The file parse.y
contains the “bison” source code of GNU
Pascal's parser. This stage of the compilation analyzes and checks
the syntax of your Pascal program, and it generates an intermediate,
language-independent code which is then passed to the GNU back-end.
The bison language essentially is a machine-readable form of the Backus-Naur Form, the symbolic notation of grammars of computer languages. “Syntax diagrams” are a graphical variant of the Backus-Naur Form.
For details about the “bison” language, see the Bison manual.
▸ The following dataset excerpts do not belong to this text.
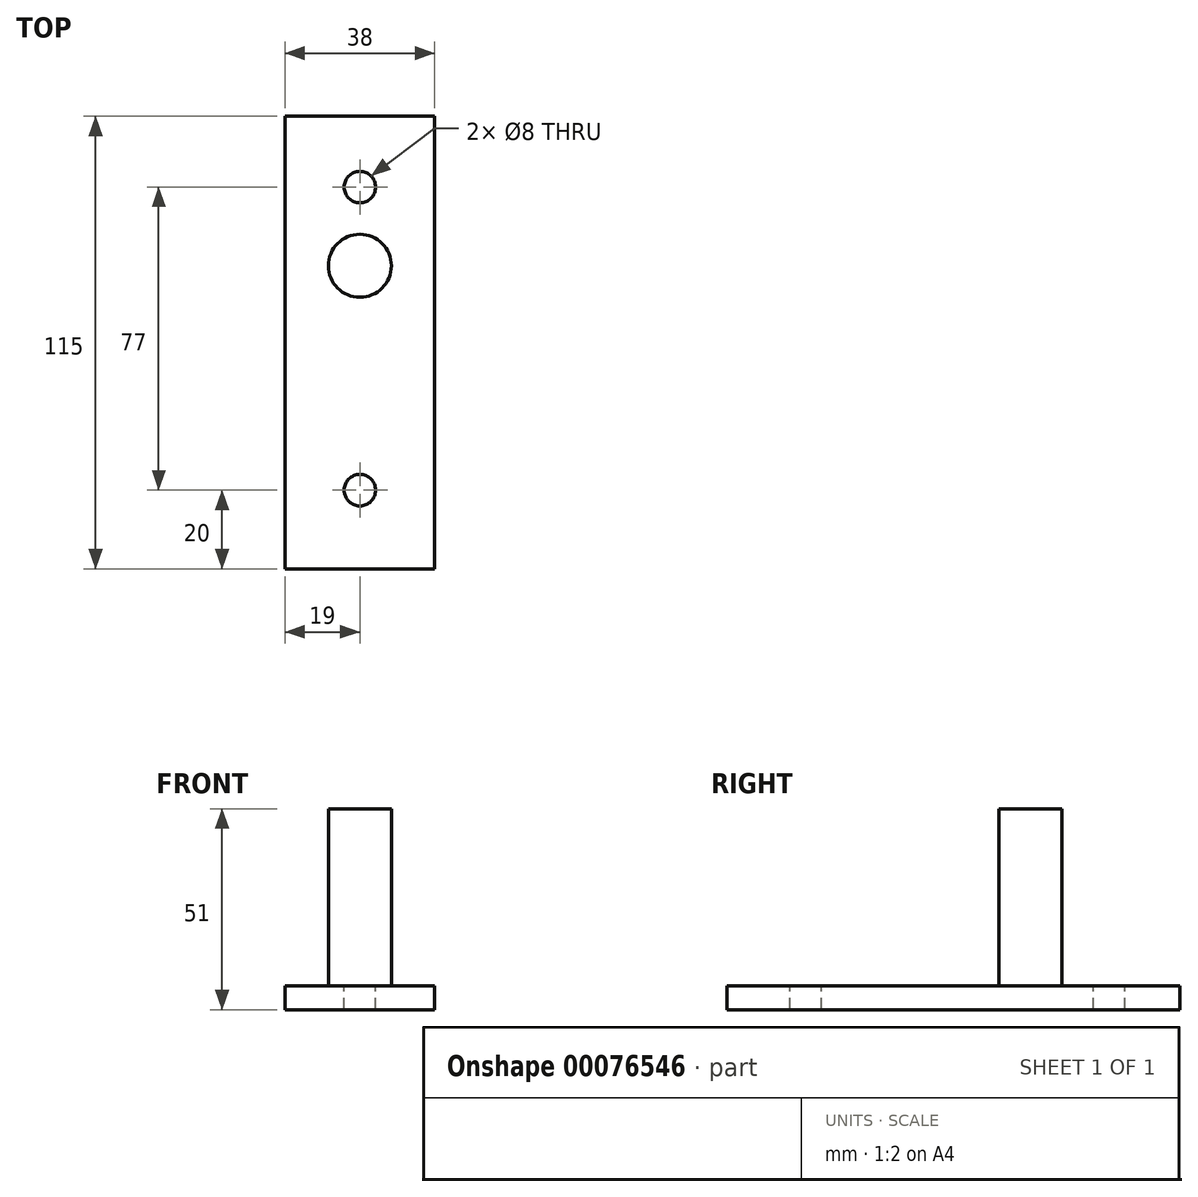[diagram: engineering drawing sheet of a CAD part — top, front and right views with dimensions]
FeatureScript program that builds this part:
annotation { "Feature Type Name" : "Feature", "Feature Type Description" : "" }
export const myFeature = defineFeature(function(context is Context, id is Id, definition is map)
    precondition{}
    {
        {
            var Q0;
            Q0=qCreatedBy(makeId("Top.planeOp"),FACE);
            var sketch = newSketch(context, id + "F0", { "sketchPlane" : qUnion([Q0])});
            skLineSegment(sketch, "E0", {"start": v(0, 57.5) * mm, "end": v(19, 57.5) * mm});
            skLineSegment(sketch, "E1", {"start": v(19, 57.5) * mm, "end": v(19, 0) * mm});
            skLineSegment(sketch, "E2.MirrorCS", {"start": v(19, -57.5) * mm, "end": v(19, 0) * mm});
            skLineSegment(sketch, "E3.MirrorCS", {"start": v(0, -57.5) * mm, "end": v(19, -57.5) * mm});
            skLineSegment(sketch, "E4.MirrorCS", {"start": v(0, 57.5) * mm, "end": v(-19, 57.5) * mm});
            skLineSegment(sketch, "E5.MirrorCS", {"start": v(-19, 57.5) * mm, "end": v(-19, 0) * mm});
            skLineSegment(sketch, "E6.MirrorCS", {"start": v(-19, -57.5) * mm, "end": v(-19, 0) * mm});
            skLineSegment(sketch, "E7.MirrorCS", {"start": v(0, -57.5) * mm, "end": v(-19, -57.5) * mm});
            skSolve(sketch);
        }
        {
            var Q0;
            Q0=makeQuery(id+"F0.imprint","IMPRINT",FACE,{"disambiguationData":[TD([[makeQuery(id+"F0.imprint","IMPRINT",EDGE,{"derivedFrom":sQuery(id+"F0.wireOp",EDGE,"E0")}),-1.0]])]});
            extrude(context, id + "F1", {"entities" : qUnion([Q0]), "depth" : 6 * mm});
        }
        {
            var Q0;
            Q0=makeQuery(id+"F1.opExtrude","CAP_FACE",FACE,{"disambiguationData":[OSD([sQuery(id+"F0.wireOp",EDGE,"E0"),sQuery(id+"F0.wireOp",EDGE,"E1"),sQuery(id+"F0.wireOp",EDGE,"E2.MirrorCS"),sQuery(id+"F0.wireOp",EDGE,"E3.MirrorCS"),sQuery(id+"F0.wireOp",EDGE,"E4.MirrorCS"),sQuery(id+"F0.wireOp",EDGE,"E5.MirrorCS"),sQuery(id+"F0.wireOp",EDGE,"E6.MirrorCS"),sQuery(id+"F0.wireOp",EDGE,"E7.MirrorCS")])],"isStart":false});
            var sketch = newSketch(context, id + "F2", { "sketchPlane" : qUnion([Q0])});
            skCircle(sketch, "E8", {"center": v(0, 19.5) * mm, "radius": 8 * mm});
            skSolve(sketch);
        }
        {
            var Q0;
            Q0=makeQuery(id+"F2.imprint","IMPRINT",FACE,{"disambiguationData":[TD([[makeQuery(id+"F2.imprint","IMPRINT",EDGE,{"derivedFrom":sQuery(id+"F2.wireOp",EDGE,"E8")}),-1.0]])]});
            var sketch = newSketch(context, id + "F3", { "sketchPlane" : qUnion([Q0])});
            skCircle(sketch, "E9", {"center": v(0, 39.5) * mm, "radius": 4 * mm});
            skSolve(sketch);
        }
        {
            var Q0;
            Q0=makeQuery(id+"F2.imprint","IMPRINT",FACE,{"disambiguationData":[TD([[makeQuery(id+"F2.imprint","IMPRINT",EDGE,{"derivedFrom":sQuery(id+"F2.wireOp",EDGE,"E8")}),-1.0]])]});
            var sketch = newSketch(context, id + "F4", { "sketchPlane" : qUnion([Q0])});
            skCircle(sketch, "E10", {"center": v(0, -37.5) * mm, "radius": 4 * mm});
            skSolve(sketch);
        }
        {
            var Q0;
            Q0=makeQuery(id+"F2.imprint","IMPRINT",FACE,{"disambiguationData":[TD([[makeQuery(id+"F2.imprint","IMPRINT",EDGE,{"derivedFrom":sQuery(id+"F2.wireOp",EDGE,"E8")}),1.0]])]});
            extrude(context, id + "F5", {"entities" : qUnion([Q0]), "operationType" : NewBodyOperationType.ADD, "depth" : 45 * mm});
        }
        {
            var Q0;
            Q0=makeQuery(id+"F3.imprint","IMPRINT",FACE,{"disambiguationData":[TD([[makeQuery(id+"F3.imprint","IMPRINT",EDGE,{"derivedFrom":sQuery(id+"F3.wireOp",EDGE,"E9")}),1.0]])]});
            extrude(context, id + "F6", {"entities" : qUnion([Q0]), "operationType" : NewBodyOperationType.REMOVE, "endBound" : BoundingType.THROUGH_ALL, "oppositeDirection" : true, "depth" : 25.4 * mm});
        }
        {
            var Q0;
            Q0=makeQuery(id+"F4.imprint","IMPRINT",FACE,{"disambiguationData":[TD([[makeQuery(id+"F4.imprint","IMPRINT",EDGE,{"derivedFrom":sQuery(id+"F4.wireOp",EDGE,"E10")}),1.0]])]});
            var Q1;
            Q1=sQuery(id+"F4.wireOp",EDGE,"E10");
            extrude(context, id + "F7", {"entities" : qUnion([Q0]), "operationType" : NewBodyOperationType.REMOVE, "surfaceEntities" : qUnion([Q1]), "endBound" : BoundingType.THROUGH_ALL, "oppositeDirection" : true, "depth" : 25.4 * mm});
        }
    });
A short overview how to pick up some information you might need for programming follows.
Suppose you have forgotten how a variable is declared in Pascal.
After some searching in parse.y
you have found the following:
simple_decl_1: ... | p_var variable_declaration_list { [...] } ; variable_declaration_list: variable_declaration { } | variable_declaration_list variable_declaration ;
Translated into English, this means: “A declaration can (amoung
other things like types and constants, omitted here) consist of the
keyword (lexical token) var
followed by a `variable
declaration list'. A `variable declaration list' in turn consists of
one or more `variable declarations'.” (The latter explanation
requires that you understand the recursive nature of the definition
of variable_declaration_list
.)
Now we can go on and search for variable_declaration
.
variable_declaration: id_list_limited ':' type_denoter_with_attributes { [...] } absolute_or_value_specification optional_variable_directive_list ';' { [...] } ;
The [...]
are placeholders for some C statements, the
semantic actions which (for the most part) aren't important
for understanding GPC's grammar.
From this you can look up that a variable declaration in GNU Pascal
consists of an identifier list, followed by a colon, “type denoter
with attributes”, an “absolute or value specification” and an
“optional variable directive list”, terminated by a semicolon.
Some of these parts are easy to understand, the others you can look
up from parse.y
. Remember that the reserved word var
precedes all this.
Now you know how to get the exact grammar of the GNU Pascal language from the source.
The semantic actions, not shown above, are in some sense the most
important part of the bison source, because they are responsible for
the generation of the intermediate code of the GNU Pascal front-end,
the so-called tree nodes (which are used to represent most
things in the compiler). For instance, the C code in “type
denoter” returns (assigns to $$
) information about the type
in a variable of type tree
.
The “variable declaration” gets this and other information in the
numbered arguments ($1
etc.) and passes it to some C
functions declared in the other source files. Generally, those
functions do the real work, while the main job of the C statements
in the parser is to call them with the right arguments.
This, the parser, is the place where it becomes Pascal.